Option 2: Vector Pipeline

Modern, Rust-based log processor with native transforms and multiple sinks.

ISE/FTD/Network
      │ syslog
      ▼
┌─────────────────────────────────┐
│  Vector                         │
│                                 │
│  Sources: syslog (UDP/TCP)      │
│  Transforms: filter, parse, VRL │
│  Sinks: Sentinel, S3, Blob     │
└─────────────────────────────────┘
      │                    │
      ▼                    ▼
  Sentinel API        S3/Blob Archive
  (critical only)     (full archive)

Option 3: Pure Microsoft (Simplest)

No additional tooling - just AMA and DCR.

ISE/FTD/Network
      │ syslog
      ▼
Linux VM with Azure Monitor Agent
      │
      ▼
Data Collection Rule (DCR)
      │
      │ transformKql: |
      │   source
      │   | where SyslogSeverity in ("err", "crit", "alert", "emerg")
      │   | where ProcessName == "ise" and Message contains "FAILED"
      │
      ▼
Microsoft Sentinel

Tool Comparison

Tool Strengths Weaknesses Use Case

rsyslog

Everywhere, mature, powerful RainerScript

Complex syntax, single-threaded

Already deployed, simple filtering

syslog-ng

Clean config, good filtering

Less common than rsyslog

When rsyslog isn’t available

Vector

Fast (Rust), VRL transforms, multiple sinks

Newer, learning curve

Complex transforms, high volume

Fluent Bit

Lightweight, Kubernetes-native

Limited transforms

Edge/container environments

Logstash

Feature-rich, Elastic ecosystem

Heavy (JVM), resource hungry

Existing Elastic investment

AMA + DCR

Native Microsoft, no extra infra

Limited to Sentinel, KQL learning

Simplest path to Sentinel

DCR Filtering Examples

Drop Informational Logs

source
| where SyslogSeverity !in ("info", "debug", "notice")

Keep Only Authentication Failures

source
| where ProcessName contains "ise"
| where Message contains "FAILED" or Message contains "5400"

Filter by Facility

source
| where Facility in ("auth", "authpriv", "local0")
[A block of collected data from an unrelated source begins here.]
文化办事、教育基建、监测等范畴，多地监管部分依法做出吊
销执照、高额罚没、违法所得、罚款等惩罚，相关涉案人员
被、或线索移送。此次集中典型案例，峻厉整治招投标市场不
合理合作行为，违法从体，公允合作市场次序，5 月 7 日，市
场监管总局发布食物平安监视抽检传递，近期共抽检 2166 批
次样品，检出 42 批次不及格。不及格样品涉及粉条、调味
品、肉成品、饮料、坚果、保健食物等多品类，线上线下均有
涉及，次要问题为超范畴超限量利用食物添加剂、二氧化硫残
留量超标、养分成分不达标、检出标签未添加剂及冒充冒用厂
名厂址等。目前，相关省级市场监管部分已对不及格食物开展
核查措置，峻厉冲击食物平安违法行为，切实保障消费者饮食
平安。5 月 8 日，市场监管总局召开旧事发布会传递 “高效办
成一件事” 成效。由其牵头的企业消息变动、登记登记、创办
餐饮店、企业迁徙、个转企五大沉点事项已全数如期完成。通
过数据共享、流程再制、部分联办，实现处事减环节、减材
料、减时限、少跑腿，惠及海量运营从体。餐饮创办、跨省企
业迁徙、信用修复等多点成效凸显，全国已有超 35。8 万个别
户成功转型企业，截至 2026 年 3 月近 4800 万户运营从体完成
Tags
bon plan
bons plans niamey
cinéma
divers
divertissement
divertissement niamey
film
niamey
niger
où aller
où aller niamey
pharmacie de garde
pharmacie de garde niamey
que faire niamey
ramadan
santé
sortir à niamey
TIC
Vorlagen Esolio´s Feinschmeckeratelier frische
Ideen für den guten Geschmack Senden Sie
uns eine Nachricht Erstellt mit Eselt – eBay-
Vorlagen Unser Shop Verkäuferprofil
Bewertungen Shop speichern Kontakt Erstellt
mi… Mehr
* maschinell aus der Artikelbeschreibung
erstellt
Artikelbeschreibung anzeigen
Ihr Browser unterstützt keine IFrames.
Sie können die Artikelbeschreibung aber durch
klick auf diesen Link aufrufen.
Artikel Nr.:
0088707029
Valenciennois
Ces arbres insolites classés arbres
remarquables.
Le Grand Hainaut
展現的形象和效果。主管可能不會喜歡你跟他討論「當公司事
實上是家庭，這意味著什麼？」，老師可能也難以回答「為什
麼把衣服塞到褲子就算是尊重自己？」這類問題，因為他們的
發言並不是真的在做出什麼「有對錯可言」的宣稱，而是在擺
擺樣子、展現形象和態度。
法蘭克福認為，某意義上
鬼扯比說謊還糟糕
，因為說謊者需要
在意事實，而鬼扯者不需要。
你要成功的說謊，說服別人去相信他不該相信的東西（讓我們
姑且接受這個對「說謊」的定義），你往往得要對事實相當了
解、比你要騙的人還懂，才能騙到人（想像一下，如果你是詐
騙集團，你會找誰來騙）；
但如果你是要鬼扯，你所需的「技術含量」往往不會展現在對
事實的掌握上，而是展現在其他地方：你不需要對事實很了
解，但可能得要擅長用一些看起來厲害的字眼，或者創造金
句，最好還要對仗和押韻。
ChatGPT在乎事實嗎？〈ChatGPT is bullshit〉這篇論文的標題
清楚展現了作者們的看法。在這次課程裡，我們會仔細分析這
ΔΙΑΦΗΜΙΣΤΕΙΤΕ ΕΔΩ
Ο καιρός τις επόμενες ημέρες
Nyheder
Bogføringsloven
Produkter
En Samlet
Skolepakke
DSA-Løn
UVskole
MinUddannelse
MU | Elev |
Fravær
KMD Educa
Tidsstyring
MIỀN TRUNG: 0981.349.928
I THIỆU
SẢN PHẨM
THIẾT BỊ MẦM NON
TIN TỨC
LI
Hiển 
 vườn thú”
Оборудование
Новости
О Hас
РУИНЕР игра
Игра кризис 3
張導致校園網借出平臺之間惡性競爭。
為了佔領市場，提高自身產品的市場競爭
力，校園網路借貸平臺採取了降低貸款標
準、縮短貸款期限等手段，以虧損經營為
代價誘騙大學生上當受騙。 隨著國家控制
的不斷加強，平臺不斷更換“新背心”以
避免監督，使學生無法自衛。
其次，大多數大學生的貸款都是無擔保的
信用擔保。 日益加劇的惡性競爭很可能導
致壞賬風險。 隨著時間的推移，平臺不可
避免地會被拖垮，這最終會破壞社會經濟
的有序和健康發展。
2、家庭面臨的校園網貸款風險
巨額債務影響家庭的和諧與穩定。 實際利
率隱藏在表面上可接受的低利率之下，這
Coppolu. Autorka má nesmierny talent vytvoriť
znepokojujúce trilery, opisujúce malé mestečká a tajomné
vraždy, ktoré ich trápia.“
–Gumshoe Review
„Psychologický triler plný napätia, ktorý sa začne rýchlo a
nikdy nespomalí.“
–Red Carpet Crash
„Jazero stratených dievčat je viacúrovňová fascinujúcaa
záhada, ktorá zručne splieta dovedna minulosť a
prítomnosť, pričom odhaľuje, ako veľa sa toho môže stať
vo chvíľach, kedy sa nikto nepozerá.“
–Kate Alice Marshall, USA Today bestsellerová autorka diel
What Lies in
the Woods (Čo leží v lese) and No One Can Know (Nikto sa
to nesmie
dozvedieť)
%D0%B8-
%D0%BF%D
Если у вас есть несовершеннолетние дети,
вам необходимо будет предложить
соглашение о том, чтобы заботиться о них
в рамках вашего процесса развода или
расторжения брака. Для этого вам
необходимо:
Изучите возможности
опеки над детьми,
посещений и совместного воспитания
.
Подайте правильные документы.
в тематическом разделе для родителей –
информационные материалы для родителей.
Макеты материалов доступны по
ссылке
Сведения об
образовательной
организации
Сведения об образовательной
rsyslog Filtering Examples

Route by Severity

# /etc/rsyslog.d/50-sentinel.conf

# Critical/Error → Sentinel
if $syslogseverity <= 3 then {
    action(type="omfwd" target="sentinel-collector" port="514" protocol="tcp")
}

# All logs → Archive
*.* action(type="omfile" file="/var/log/archive/all.log")

Filter ISE Logs

# Keep only ISE authentication failures
if $programname == 'ise' and $msg contains 'FAILED' then {
    action(type="omfwd" target="sentinel-collector" port="514" protocol="tcp")
}

Vector Configuration Example

# vector.toml

[sources.syslog_input]
type = "syslog"
address = "0.0.0.0:514"
mode = "udp"

[transforms.filter_critical]
type = "filter"
inputs = ["syslog_input"]
condition = '.severity <= 3 || contains(.message, "FAILED")'

[transforms.filter_bulk]
type = "filter"
inputs = ["syslog_input"]
condition = '.severity > 3 && !contains(.message, "FAILED")'

[sinks.sentinel]
type = "azure_monitor_logs"
inputs = ["filter_critical"]
customer_id = "${WORKSPACE_ID}"
shared_key = "${SHARED_KEY}"
log_type = "SecurityLogs"

[sinks.s3_archive]
type = "aws_s3"
inputs = ["syslog_input"]  # All logs
bucket = "log-archive"
region = "us-west-2"

Cost Comparison

Approach Additional Cost Notes

Monad

SaaS subscription + Sentinel ingestion

Vendor dependency, no native ISE/FTD

In-House (rsyslog/Vector)

Linux VM(s) + Sentinel ingestion

Staff time for setup/maintenance

Pure Microsoft (AMA/DCR)

Sentinel ingestion only

Simplest, but less flexible filtering

Recommendation

For CHLA network team scope (ISE, FTD, network devices):

Phase Approach

Start

Option 3 (AMA + DCR) - validate filtering works

Scale

Option 1 (rsyslog + AMA) - add central collector for complex routing

Advanced

Option 2 (Vector) - if transforms become complex or volume explodes

Key point: Start simple. DCR filtering may be enough. Add complexity only when needed.

Open Questions

  1. Existing syslog infrastructure - What’s already deployed for log collection?

  2. Azure landing zone - Is AMA already in use elsewhere?

  3. Archive requirements - How long must logs be retained? Where?

  4. Team skills - rsyslog expertise vs. willingness to learn Vector/VRL?